_WHAT IS REQUIRED_
If an entry holds a picture, leave the picture out and output everything else exactly.

_EXTRACTED ENTRIES_
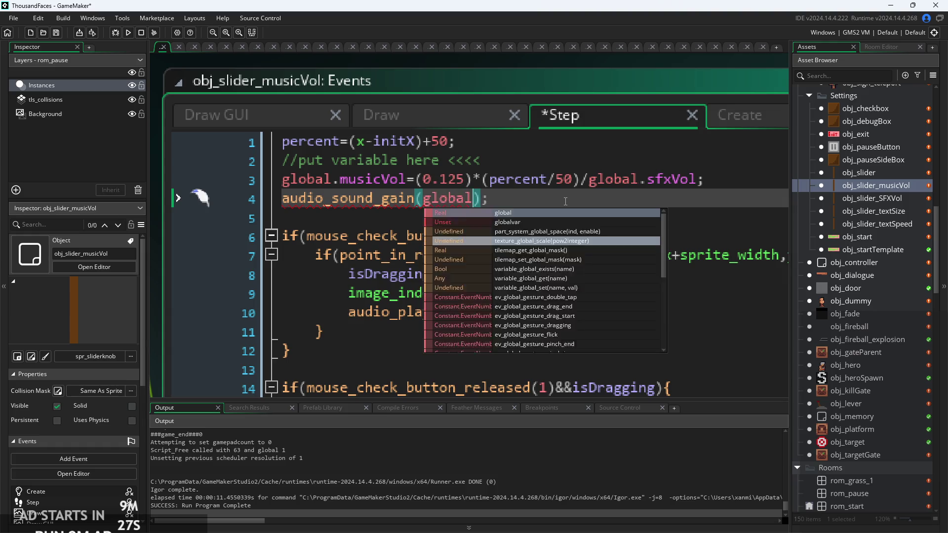
{"action": "type", "text": ".curr"}
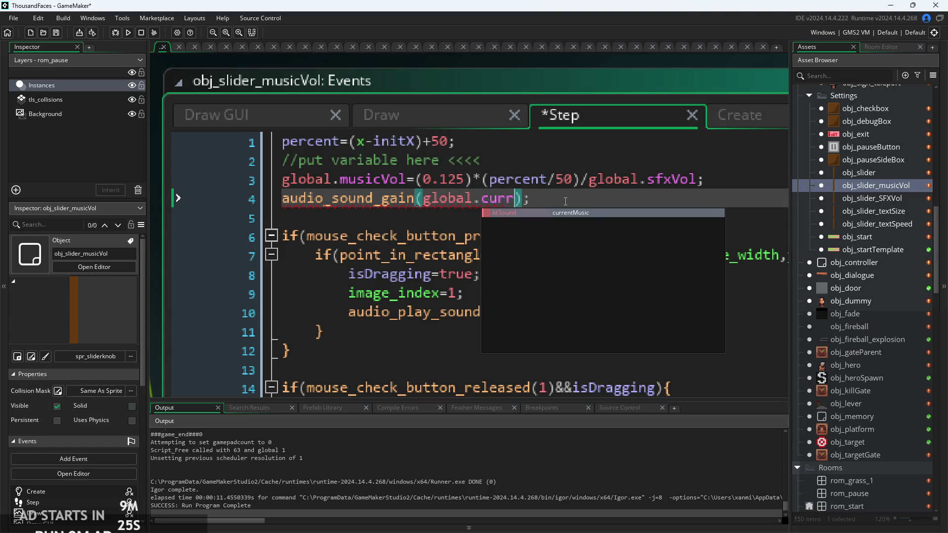
{"action": "key", "text": "Return"}
{"action": "type", "text": ","}
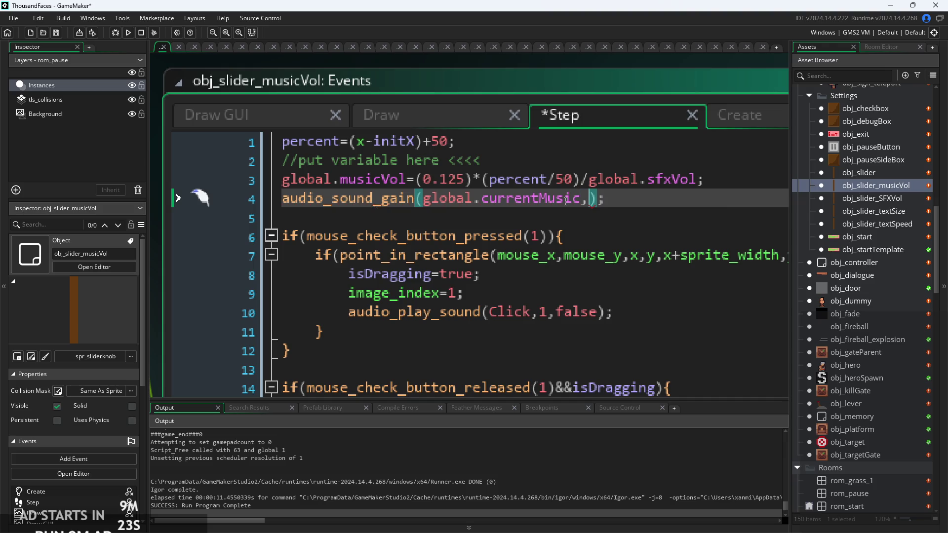
{"action": "type", "text": "global."}
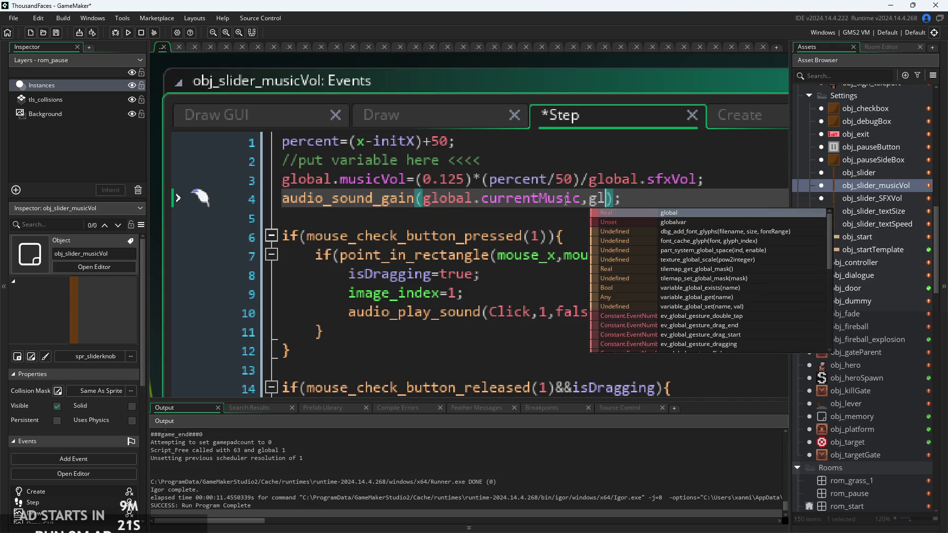
{"action": "type", "text": "m"}
{"action": "key", "text": "Return"}
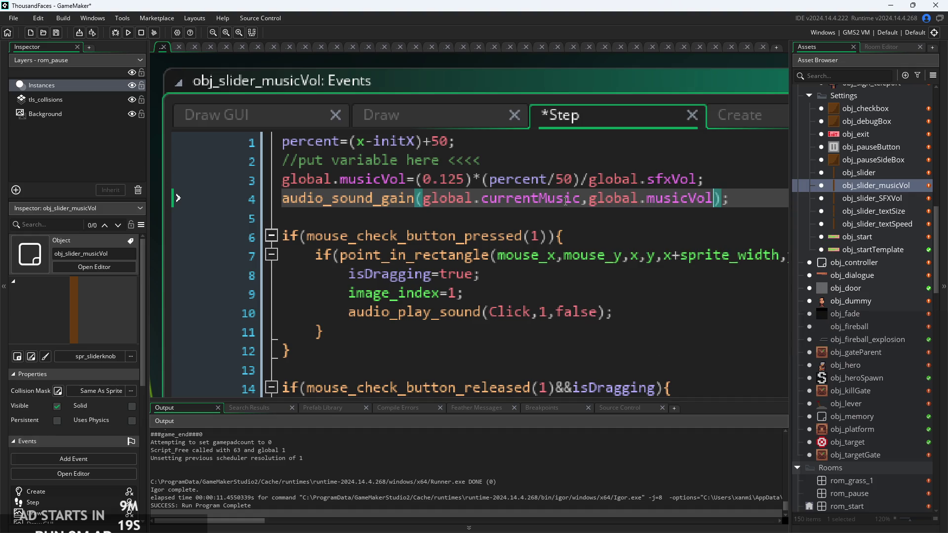
{"action": "key", "text": "ctrl+s"}
{"action": "key", "text": "F5"}
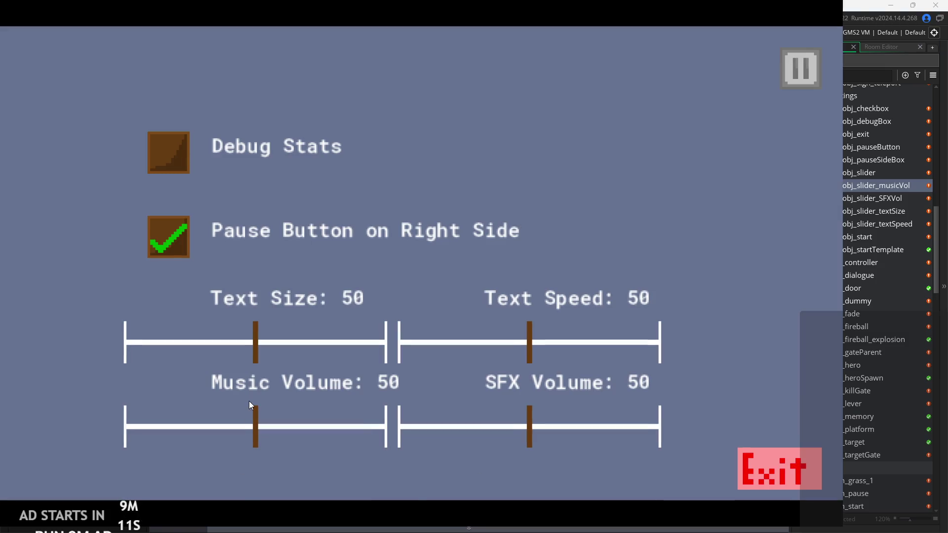
- Drag the Music Volume slider down near its left end, then exit the game
{"action": "mouse_move", "coordinate": [251, 422]}
{"action": "left_mouse_down"}
{"action": "mouse_move", "coordinate": [253, 437]}
{"action": "mouse_move", "coordinate": [110, 463]}
{"action": "mouse_move", "coordinate": [124, 442]}
{"action": "mouse_move", "coordinate": [311, 448]}
{"action": "mouse_move", "coordinate": [391, 443]}
{"action": "mouse_move", "coordinate": [250, 446]}
{"action": "mouse_move", "coordinate": [255, 432]}
{"action": "mouse_move", "coordinate": [405, 423]}
{"action": "mouse_move", "coordinate": [142, 439]}
{"action": "left_mouse_up"}
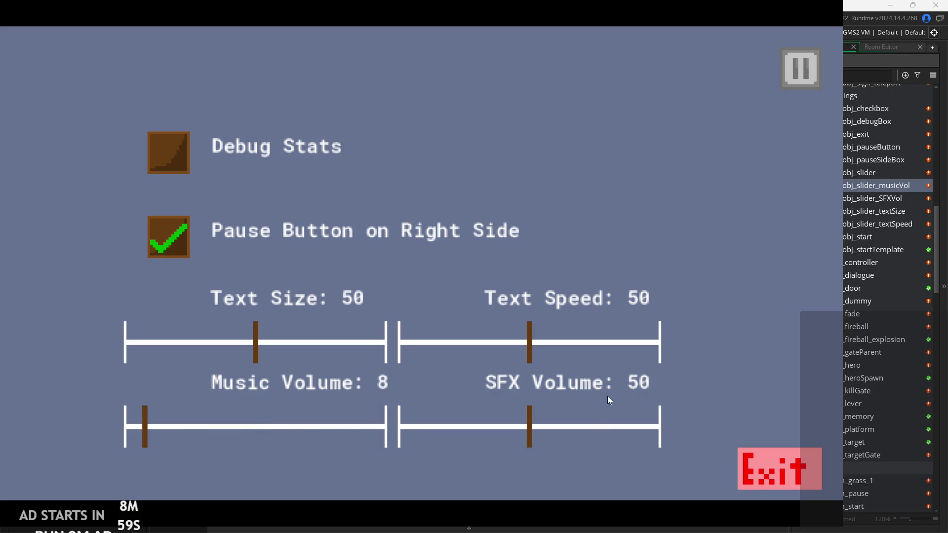
{"action": "left_click", "coordinate": [769, 457]}
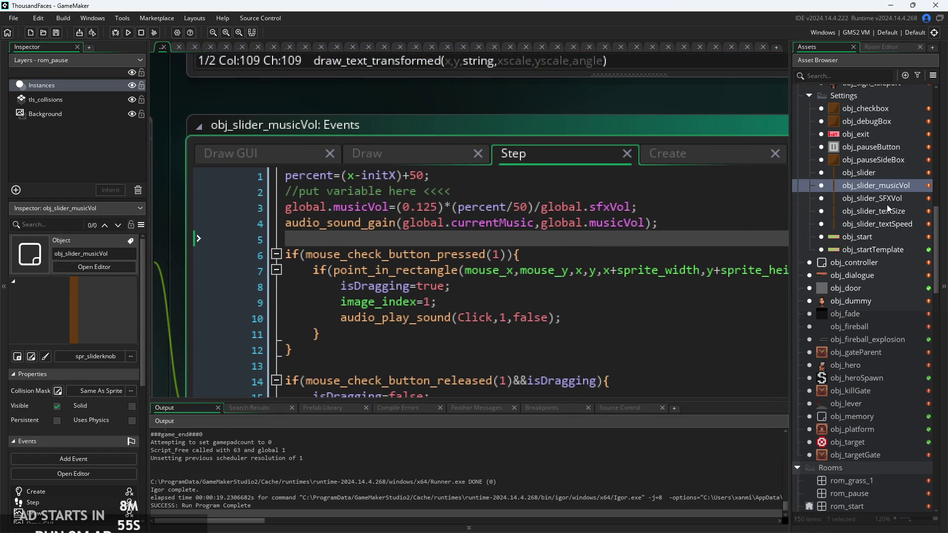
- Open obj_slider_SFXVol's Step event and delete the placeholder comment on line 3
{"action": "double_click", "coordinate": [887, 203]}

_RESULT OF THE EXERCISE_
{"action": "type", "text": ".curr"}
{"action": "key", "text": "Return"}
{"action": "type", "text": ","}
{"action": "type", "text": "global."}
{"action": "type", "text": "m"}
{"action": "key", "text": "Return"}
{"action": "key", "text": "ctrl+s"}
{"action": "key", "text": "F5"}
- Drag the Music Volume slider down near its left end, then exit the game
{"action": "mouse_move", "coordinate": [251, 422]}
{"action": "left_mouse_down"}
{"action": "mouse_move", "coordinate": [253, 437]}
{"action": "mouse_move", "coordinate": [110, 463]}
{"action": "mouse_move", "coordinate": [124, 442]}
{"action": "mouse_move", "coordinate": [311, 448]}
{"action": "mouse_move", "coordinate": [391, 443]}
{"action": "mouse_move", "coordinate": [250, 446]}
{"action": "mouse_move", "coordinate": [255, 432]}
{"action": "mouse_move", "coordinate": [405, 423]}
{"action": "mouse_move", "coordinate": [142, 439]}
{"action": "left_mouse_up"}
{"action": "left_click", "coordinate": [769, 457]}
- Open obj_slider_SFXVol's Step event and delete the placeholder comment on line 3
{"action": "double_click", "coordinate": [887, 203]}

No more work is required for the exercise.